Director Sam Mendes’ recent movie release, “1917,” is making quite a buzz in the movie world for its continuous shot cinematography and raw portrayal of a day in the life of a World War I soldier trying to save lives.
“1917” opens with two soldiers under a tree, and it ends under a tree.
Lance Corporal Blake, played by Dean-Charles Chapman, receives orders to report to General Erinmore, played by Colin Firth.
Lance Corporal Schofield, played by George McKay, joins Blake as his battle buddy. The General tells them that the Germans have abandoned their line to draw British soldiers into a trap. He has no way of transmitting this information to British units pursuing the Germans in their phony retreat; he must send runners.
Blake has until dawn to deliver the General’s orders to abort the attack and save 1,600 soldiers — his brother among them.
“1917” is a visual masterpiece, and the one-shot style makes the viewing experience different from your average war movie.
Scenes of ethereal beauty juxtapose with the repulsive reality of battle, and the continuous shot brings viewers close enough to blot out the larger events happening around them.
This narrow focus is both an asset and a liability to the film.
It builds so much tension and utterly absorbs attention. You can’t see the whole picture, and you strain to take everything in. Events jump out at you, making you jump in your seat and blindsiding you in a way that leaves your mouth open and eyes wide — that is the point.
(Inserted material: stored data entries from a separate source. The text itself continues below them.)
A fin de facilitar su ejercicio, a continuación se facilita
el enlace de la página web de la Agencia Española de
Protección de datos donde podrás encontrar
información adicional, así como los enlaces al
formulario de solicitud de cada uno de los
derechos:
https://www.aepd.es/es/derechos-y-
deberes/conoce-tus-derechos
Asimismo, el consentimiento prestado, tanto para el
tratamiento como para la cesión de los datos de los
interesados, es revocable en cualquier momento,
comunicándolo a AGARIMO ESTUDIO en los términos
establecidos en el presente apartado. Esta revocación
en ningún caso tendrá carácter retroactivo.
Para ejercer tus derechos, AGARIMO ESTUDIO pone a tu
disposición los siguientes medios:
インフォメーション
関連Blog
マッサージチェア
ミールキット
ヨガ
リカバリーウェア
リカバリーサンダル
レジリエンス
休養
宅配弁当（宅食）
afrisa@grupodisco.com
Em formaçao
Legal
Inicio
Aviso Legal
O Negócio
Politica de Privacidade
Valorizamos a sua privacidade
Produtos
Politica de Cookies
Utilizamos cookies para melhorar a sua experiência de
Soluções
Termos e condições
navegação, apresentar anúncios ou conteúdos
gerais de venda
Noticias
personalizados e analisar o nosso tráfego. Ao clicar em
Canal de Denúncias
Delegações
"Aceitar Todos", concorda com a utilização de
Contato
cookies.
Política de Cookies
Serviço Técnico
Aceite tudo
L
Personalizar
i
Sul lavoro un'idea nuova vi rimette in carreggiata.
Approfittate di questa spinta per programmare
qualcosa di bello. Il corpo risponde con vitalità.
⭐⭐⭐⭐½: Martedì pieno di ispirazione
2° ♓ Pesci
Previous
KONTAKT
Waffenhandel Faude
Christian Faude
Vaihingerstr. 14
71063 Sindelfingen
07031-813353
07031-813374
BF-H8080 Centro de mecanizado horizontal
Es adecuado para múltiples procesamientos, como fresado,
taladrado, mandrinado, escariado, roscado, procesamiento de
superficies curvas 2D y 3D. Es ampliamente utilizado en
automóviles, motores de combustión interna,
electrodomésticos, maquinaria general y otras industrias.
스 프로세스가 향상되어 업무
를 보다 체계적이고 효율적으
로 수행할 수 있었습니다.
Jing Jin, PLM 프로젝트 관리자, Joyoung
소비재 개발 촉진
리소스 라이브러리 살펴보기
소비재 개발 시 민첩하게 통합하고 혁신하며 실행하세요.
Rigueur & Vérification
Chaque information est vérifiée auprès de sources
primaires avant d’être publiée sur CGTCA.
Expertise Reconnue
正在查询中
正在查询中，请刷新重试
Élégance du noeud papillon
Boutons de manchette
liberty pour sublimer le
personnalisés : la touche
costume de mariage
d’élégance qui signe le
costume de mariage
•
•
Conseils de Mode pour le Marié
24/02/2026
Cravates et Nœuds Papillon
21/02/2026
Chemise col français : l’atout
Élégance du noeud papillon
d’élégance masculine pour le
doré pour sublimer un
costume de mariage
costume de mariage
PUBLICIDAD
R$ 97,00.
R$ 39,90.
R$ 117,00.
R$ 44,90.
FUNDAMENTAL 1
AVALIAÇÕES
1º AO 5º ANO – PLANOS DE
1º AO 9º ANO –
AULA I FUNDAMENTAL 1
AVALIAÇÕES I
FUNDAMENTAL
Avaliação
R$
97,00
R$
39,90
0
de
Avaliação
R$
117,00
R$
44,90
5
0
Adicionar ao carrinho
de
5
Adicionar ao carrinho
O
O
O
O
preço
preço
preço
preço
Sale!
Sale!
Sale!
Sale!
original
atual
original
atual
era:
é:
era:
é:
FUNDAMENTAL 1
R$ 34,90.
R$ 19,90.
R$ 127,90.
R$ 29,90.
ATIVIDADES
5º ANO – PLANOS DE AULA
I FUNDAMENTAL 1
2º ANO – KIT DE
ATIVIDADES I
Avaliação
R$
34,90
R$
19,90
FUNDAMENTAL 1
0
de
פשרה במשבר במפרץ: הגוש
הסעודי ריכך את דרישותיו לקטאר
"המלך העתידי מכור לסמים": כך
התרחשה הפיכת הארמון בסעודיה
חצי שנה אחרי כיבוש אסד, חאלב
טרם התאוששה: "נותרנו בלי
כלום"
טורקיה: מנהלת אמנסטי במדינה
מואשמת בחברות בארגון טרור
This limited, constant view of events gives the audience perhaps an inkling of how disorienting and uncertain such a situation would be.
However, the narrow focus proves a liability for similar reasons. You get the feeling that more is going on, but you can’t see it. Would the story benefit from showing the larger picture? Absolutely.
If the camera were to zoom out and show more of what’s going on — with Blake and Schofield, in particular — then we might have more rounded characters instead of mere men on a screen following orders. We might understand why Schofield was so reluctant to join Blake, and why he seemed outright hostile or completely unengaged at times. There are clues throughout the film, but not enough to form a close connection with a character you’ve only spent two hours with.
I can’t help but see the film as nothing more than an exquisitely executed shot. If we knew more, it could be the epic by which critics use to compare all films of the decade. But alas…
Overall, I enjoyed “1917.” It lacks in character development and has its plot-holes, but still manages to pull you in with an absorbing visual diversion and some surprises along the way.
I rate films one of three ways: 1 – I don’t like it, 2 – I like it, or 3 – I love it.
I rate “1917” as a 2. I liked it, but it’s not a film I will return to again and again.